Il tuo libro rivela un particolare senso della misura, anche nella trasmissione delle emozioni. Pensi che derivi dalla tua cultura scientifica?
Credo di si. La cultura scientifica rende restii all'uso smodato delle iperboli.

Quali sono gli artisti e gli scrittori che ti hanno avvicinato di più all’arte e alla letteratura?
Un pittore che mi ha inizialmente colpito (era circa il 1962) è stato De Stael. Mi ha spinto a dipingere, anche se questa è stata sempre per me  una "attività della domenica". Ora penso che De Stael ( un grande e potente  colorista) sia stato  un grande. Per me la pittura è stata una attività di relax e di creatività immediata, perché ho sempre cercato di dare molto alla ricerca chimica, la cui creatività , ancorché paragonabile, è diversa e spesso lenta. Per quanto riguarda i romanzi sono legato ancora molto ai classici, incluso Thomas Mann.

Alla fine del tuo libro, nel rispondere positivamente alla domanda se ci fosse un futuro per la pittura e il colore hai dimostrato di credere nei giovani. I tanti anni dedicati all’insegnamento che cosa ti hanno lasciato?

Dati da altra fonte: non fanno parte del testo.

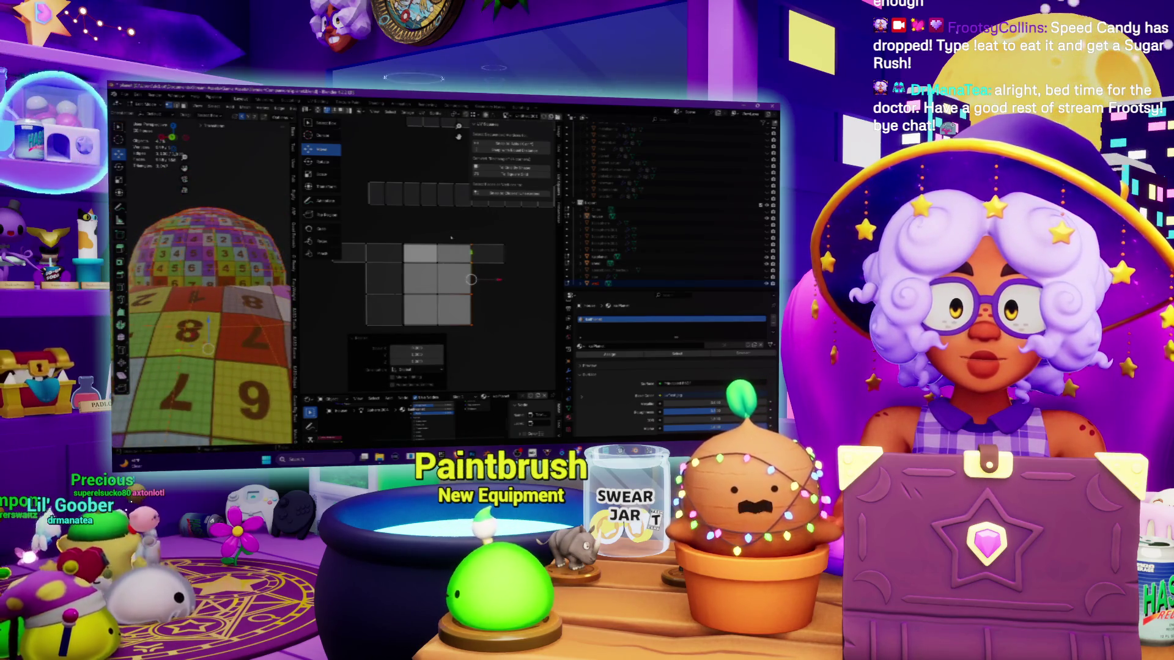
{"action": "left_click_drag", "start_coordinate": [390, 237], "coordinate": [443, 355]}
{"action": "left_click", "coordinate": [404, 287]}
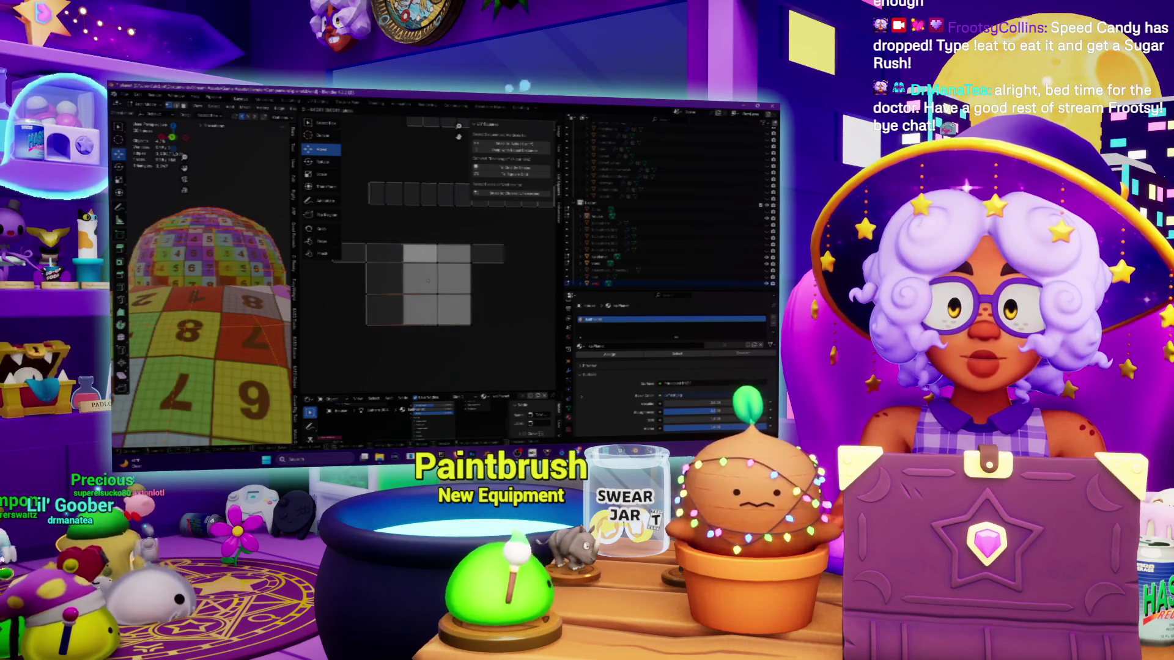
{"action": "middle_click_drag", "start_coordinate": [207, 342], "coordinate": [190, 306]}
Step: Box-select the long brick strip in the UV editor
{"action": "key", "text": "a"}
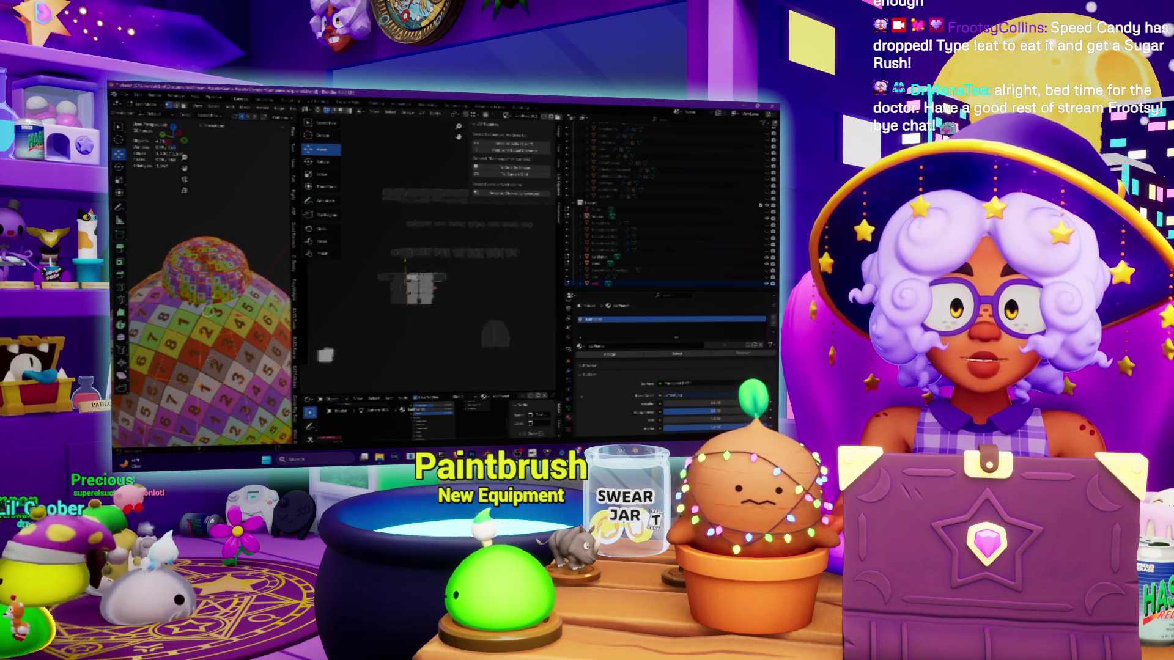
{"action": "left_click_drag", "start_coordinate": [555, 272], "coordinate": [555, 273]}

Ho un certa nostalgia per l'insegnamento e mi piacerebbe insegnare ancora, cosa che non posso fare sistematicamente data l'età. Con il progredire della mia carriera e dopo molti sbagli giovanili avevo imparato a fare lezioni semplici, essenziali e corrette. Per quanto riguarda i giovani non vedo perché non dovrebbe ripetersi per loro lo stesso miracolo della mia (e nostra) gioventù piena di progetti e aspettative, anche se il mondo è molto cambiato e forse meno favorevole.